Alternative strategies needed to prevent further accidents on Cascade
A pedestrian was hit by a car on campus last Friday crossing at the corner of 4th and Cascade Ave. The female student was on a bike, and was hit by a passing vehicle while riding through the crosswalk.
This is not the first time a student has been hit on that particular crosswalk. Traffic between North Hall and the rest of campus is heavy, particularly between classes on the hour, and it can be difficult for drivers to make their way down Cascade Avenue with packs of students constantly crossing the street. It is also exceedingly difficult for drivers to see when students cross, particularly if the student is on a bike and moving quickly.
A large part of the problem is the way the crosswalk is set up. The flashing lights that indicate when a pedestrian is crossing are not reliable, sometimes going off when no one is present or belatedly when someone is attempting to cross. The grass that grows along the median also causes a safety hazard because it inhibits clear vision for drivers and pedestrians alike.
Dale Braun, the campus planner, has said in the past that the reason behind the grass is to prevent jaywalkers from crossing at random points along Cascade. It is also meant to force drivers to slow down by making them uncertain when traveling down the street. However, we at the Student Voice believe that this strategy has proved ineffective.
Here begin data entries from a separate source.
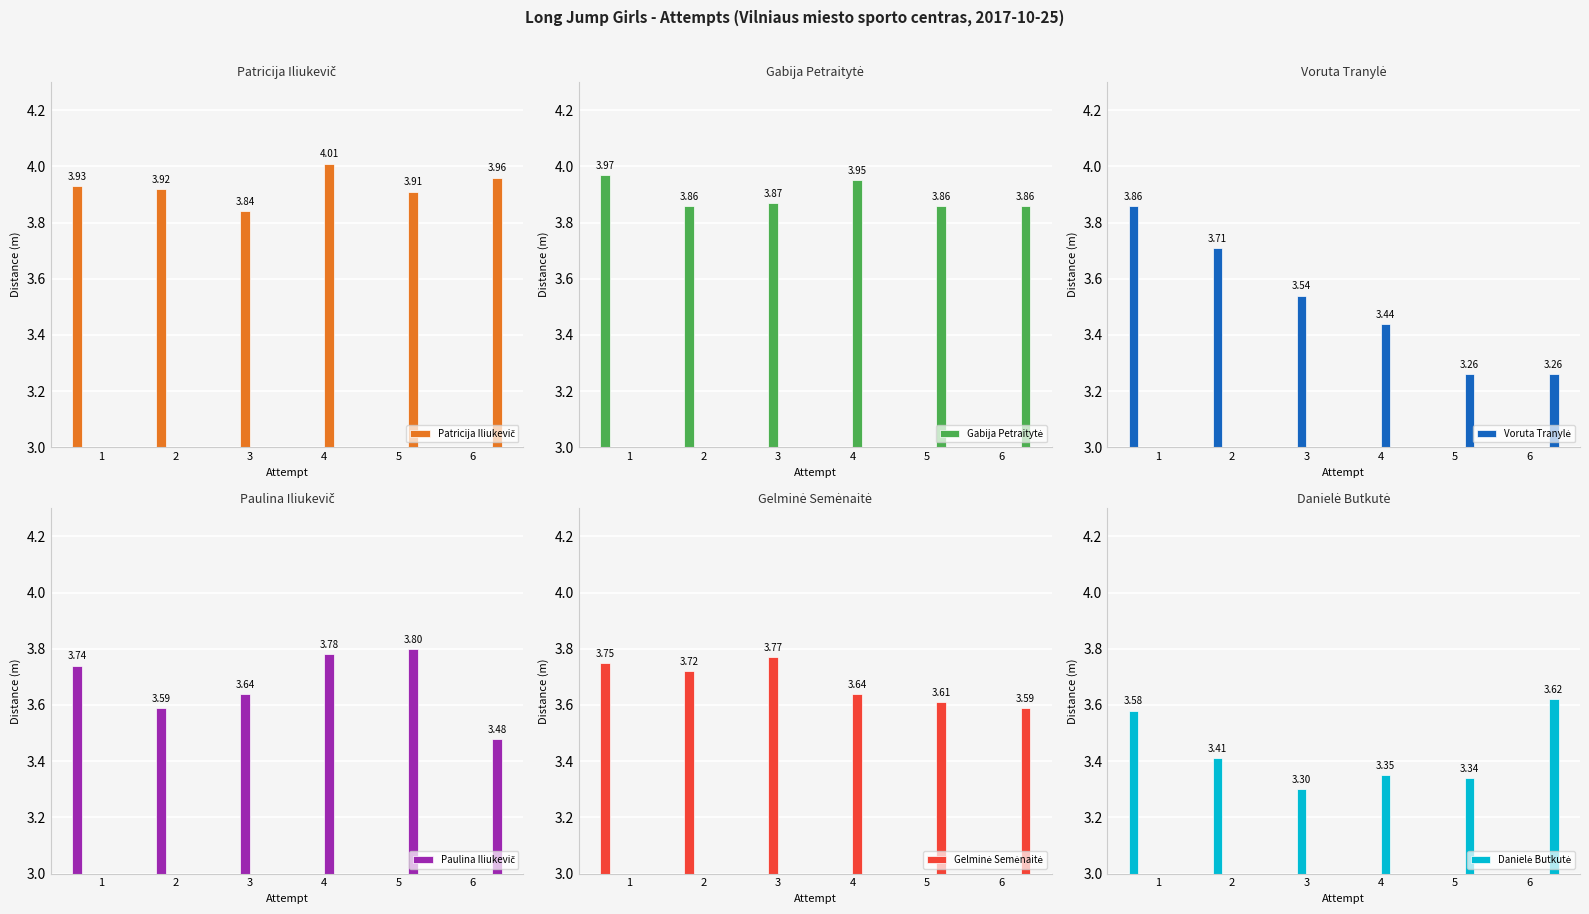

At how many categories does at least one series exceed 3?

6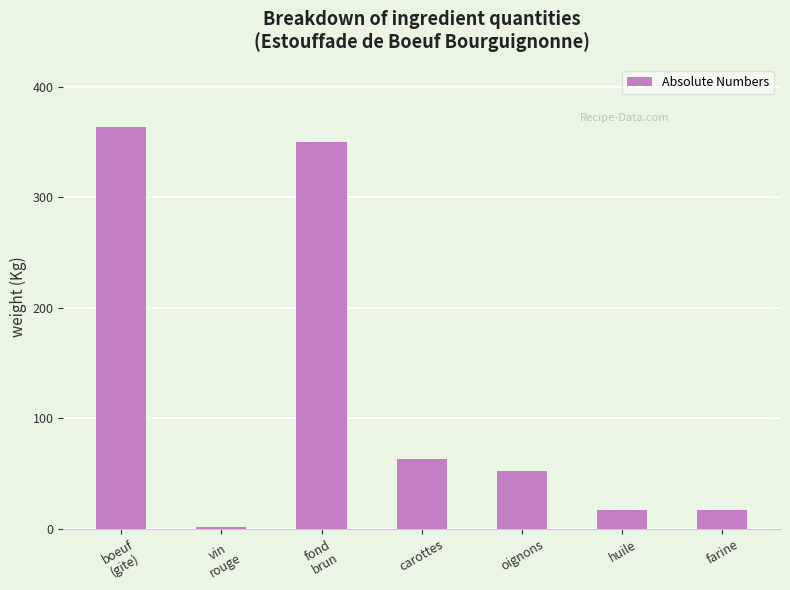

Reading left to right, what are all the values shown in this chart?

364.0	1.4	350.0	63.0	52.5	17.5	17.5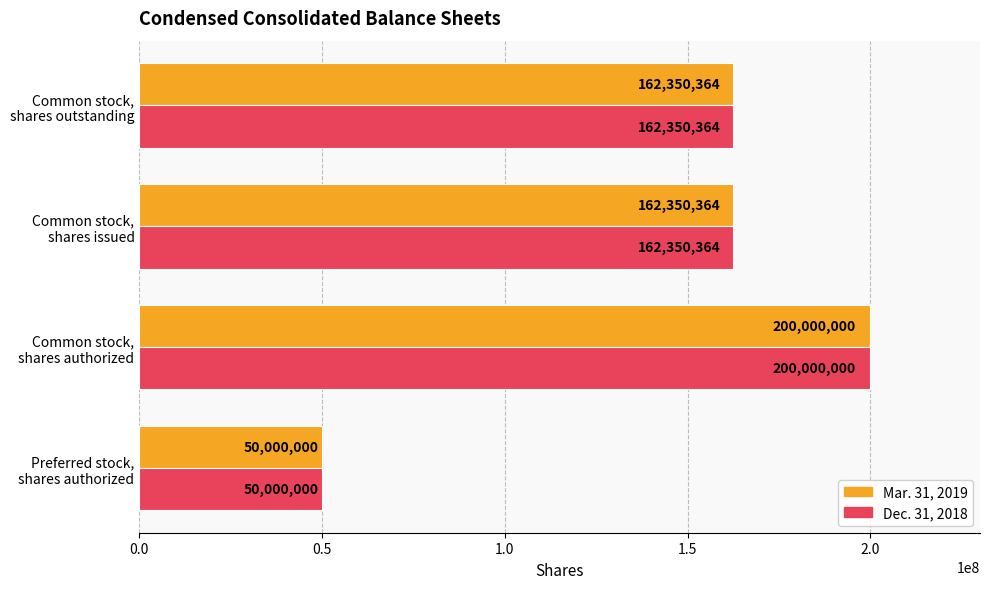

At how many categories does at least one series exceed 103659949?

3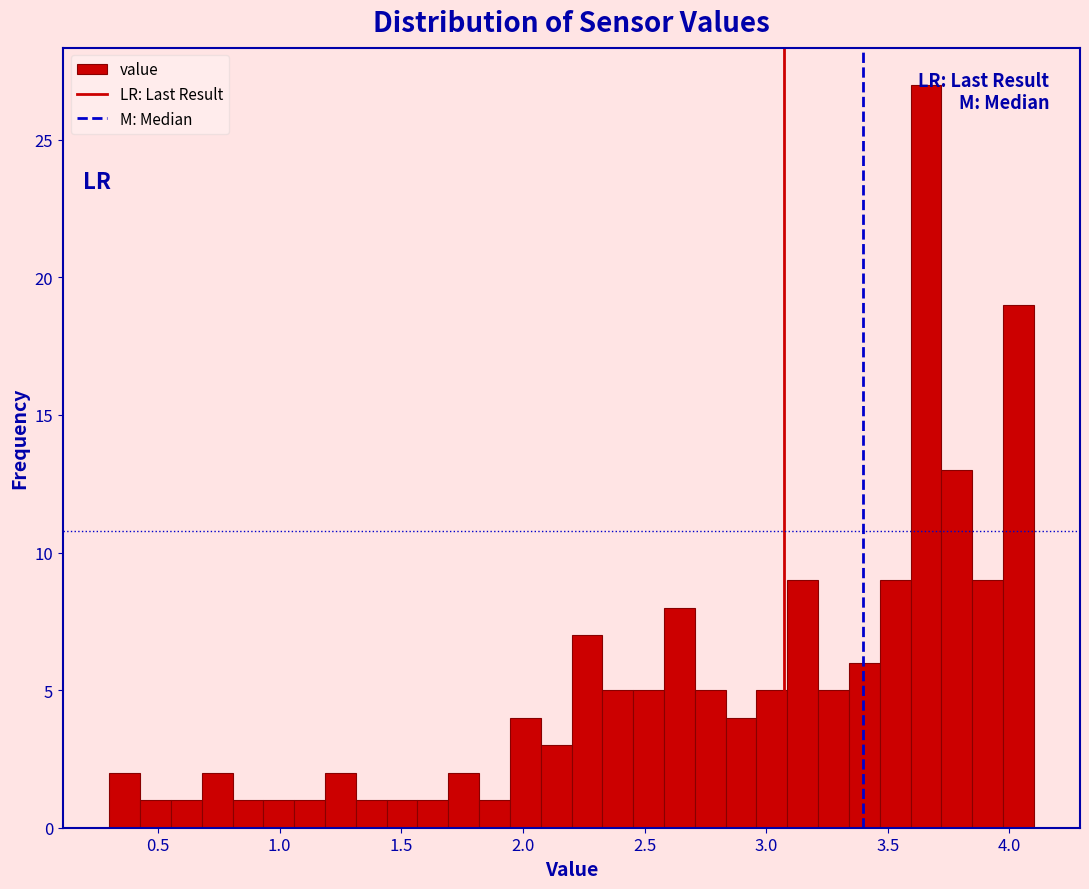

Around what value on the x-axis is the tallest bar? Give the approximate position of its centre, as read against the axis.

3.65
Careless drivers will speed whether they can see pedestrians or not. However, if they were to catch sight of an oncoming pedestrian out of the corner of their eye, there is a better chance that they would slam on the brakes in time. The grass tends to block this sort of peripheral vision, and further encourages speeding without regard for people who are not visible.
There are a variety of potential solutions that could be employed to fix this problem. Cutting the grass twenty or thirty feet on either side of the crosswalk is one initial and very easy solution. It would improve visibility while also still discouraging jaywalkers anywhere else along Cascade.
Another strategy would be to employ student workers as crossing guards at the busiest corner near North Hall. They could either remind distracted students to watch for traffic or they could alert drivers to oncoming groups of pedestrians. A similar solution would be to install a light that occasionally signals pedestrians to stop so that cars can make their way through during peak travel times.
On the more extreme end of the spectrum, solutions could include a pedestrian walkway that either runs underground in a tunnel or overhead on a bridge across the North Hall crosswalk. Adding different species of plants that are lower but still unpleasant to cross through could similarly hinder jaywalking along the road.
While the accident this past week caused only minor damage, we as a campus community should look for solutions that can eliminate the danger of more serious injuries. Serious accidents have happened in the past, and will continue to happen until alternative strategies are implemented.